● **Text passage**
·····

The things I learned or tried to learn ...
Only one class today: the PIE verb. Overview of available comprehensive treatments of the verb: no such thing. Useful collections of data in LIV2 (Rix’s German school only), Sihler (outdated, follows Cowgill), inter alia. The three stem-types forming the bases of the five PIE “tenses”; scale of verbal-morphological conservatism (high to low)/innovation (low to high): Greek and Indo-Iranian >> Italic, Celtic, Slavic, Tocharian, Armenian >> Germanic, Baltic, Anatolian.

Devoirs
We’ve been given the choice between a three-page paper or an easy one-page take-home exam. Yay!

Now, for Historical Phonology, we’re supposed to e-mail questions on the day’s lecture before the following day’s. I couldn’t really come up with anything, except in connection with something that’s not sitting right with me. It seems, in my incomplete understanding, that Stratal Optimality Theory wants to extend recessive verbal accentuation rules to other word-types in Greek. This requires positing a class of deaccented stems. So, /περί-πλό-ου/ → περίπλου, *περιπλόυ ‘sailing around-gen.’, /χαριεντ/ → χάριεν, *χαρίεν ‘with pleasure’; /δύσ-δάμαρτ/ → δύσδαμαρ, *δυσδάμαρ ‘ill-wedded’; /οἰνό-γάλακτ/ → οἰνόγαλα, *οἰνογάλα ‘wine-milk’; /ἄμφω-ὀδόντ/ → ἄμφωδον, *ἀμφῶδον ‘with teeth on both [jaws]’. I have no objection to a deaccented stem-class, which I first saw proposed for Russian. But the examples were funny: χάριεν “as Adv., was written proparox. ... in Att., acc. to Hdn. Gr. 1.350 ... but no example is quoted; neut. as Adj. is proparox. acc. to Suid.” (s.v. χαρίεις, LSJ); I remember compounds having accentuation patterns depending on type, e.g. bahuvrīhis are accented a certain way (details not within mental or manual reach), so the removal of the two lexical pitches and assignment of a new regular pitch strikes as strange. But, then again, Greek is my left hand.

Historical linguistics today
Which made me think of the basic nature of the divide between, e.g. Indo-Europeanists and “historical” OT’ists. Traditional historical linguistics is concerned with getting the description down, establishing the data, i.e. answering the question “what were the changes?”, and post-generative historical linguistics is concerned with accounting for “how and why were the changes?”. The former can be impressionistic regarding “how and why”, and the latter can play fast and loose with the “what”. I’m looking forward to Prof. Melchert’s Collitz lecture. (It’s striking to see how sparse the traditional classes are vs. the post-generative ones, that there’re more of us attending their classes than the other way around, at least based on my schedule and who I recognize.)

·····

● **Supplied information**
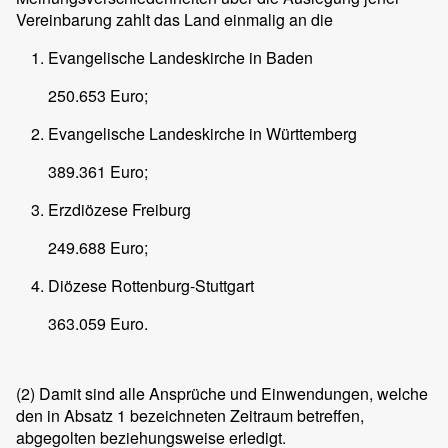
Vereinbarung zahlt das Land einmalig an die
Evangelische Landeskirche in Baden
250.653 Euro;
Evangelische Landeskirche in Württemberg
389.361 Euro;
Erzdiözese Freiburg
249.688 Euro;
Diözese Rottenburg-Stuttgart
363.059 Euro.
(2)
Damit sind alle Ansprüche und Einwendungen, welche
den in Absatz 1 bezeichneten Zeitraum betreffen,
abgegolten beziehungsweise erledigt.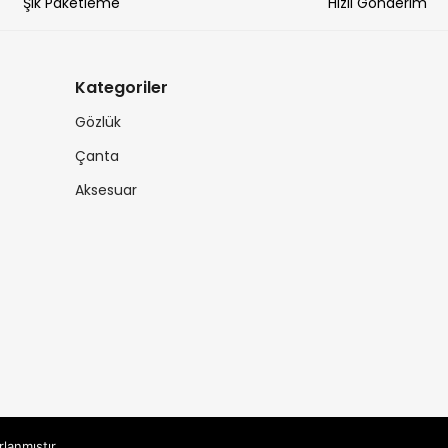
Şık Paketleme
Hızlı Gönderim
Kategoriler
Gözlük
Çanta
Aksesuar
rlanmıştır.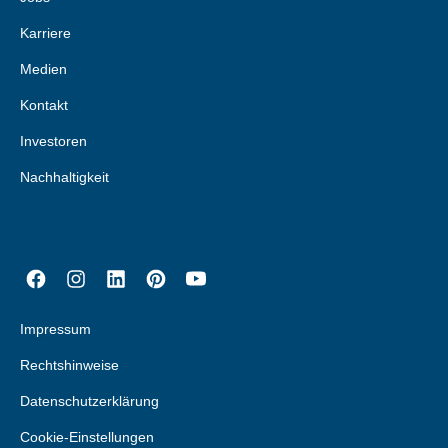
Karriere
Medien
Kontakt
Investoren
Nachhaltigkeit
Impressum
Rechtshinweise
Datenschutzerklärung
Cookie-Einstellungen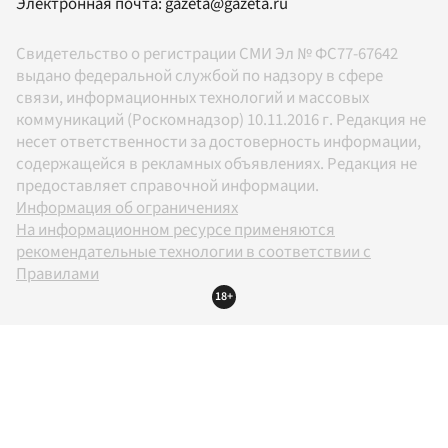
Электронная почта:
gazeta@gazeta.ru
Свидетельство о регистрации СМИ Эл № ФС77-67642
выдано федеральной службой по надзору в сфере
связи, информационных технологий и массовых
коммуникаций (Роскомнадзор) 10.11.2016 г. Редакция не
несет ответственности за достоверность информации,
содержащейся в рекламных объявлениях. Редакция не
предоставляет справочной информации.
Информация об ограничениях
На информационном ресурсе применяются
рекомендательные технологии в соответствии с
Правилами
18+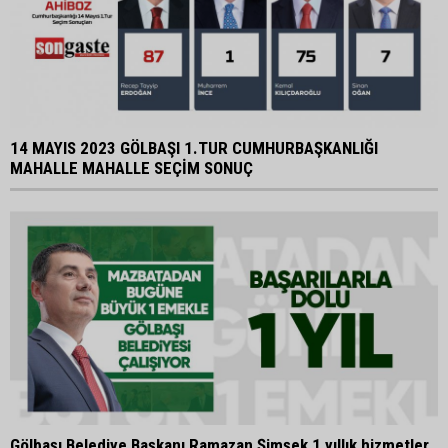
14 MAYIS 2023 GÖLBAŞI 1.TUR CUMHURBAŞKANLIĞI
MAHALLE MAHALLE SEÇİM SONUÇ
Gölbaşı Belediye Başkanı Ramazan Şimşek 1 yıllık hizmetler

·····

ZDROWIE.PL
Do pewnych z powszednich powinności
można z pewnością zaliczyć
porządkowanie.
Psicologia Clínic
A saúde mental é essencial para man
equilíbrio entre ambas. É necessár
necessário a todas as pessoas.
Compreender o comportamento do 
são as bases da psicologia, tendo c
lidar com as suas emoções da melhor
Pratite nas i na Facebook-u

·····

● **Problems to work on**
(a) In the linguistics notes, why does Stratal Optimality Theory need to posit a class of deaccented stems? Answer in one to three sentences.
(b) Please summarize the linguistics notes in two sentences.

● **Numbered answers**
(a) Stratal Optimality Theory seeks to extend the recessive accentuation rules of Greek verbs to other word types. Doing so requires positing a class of deaccented stems.

(b) The writer attended a single class on the Proto-Indo-European verb, which covered the lack of any comprehensive treatment of it and a ranking of the branches by morphological conservatism, and was offered the choice of a three-page paper or a one-page take-home exam. The writer also raised doubts about Stratal Optimality Theory's deaccented stems for Greek and contrasted traditional historical linguistics, which asks what the changes were, with post-generative work, which asks how and why they happened.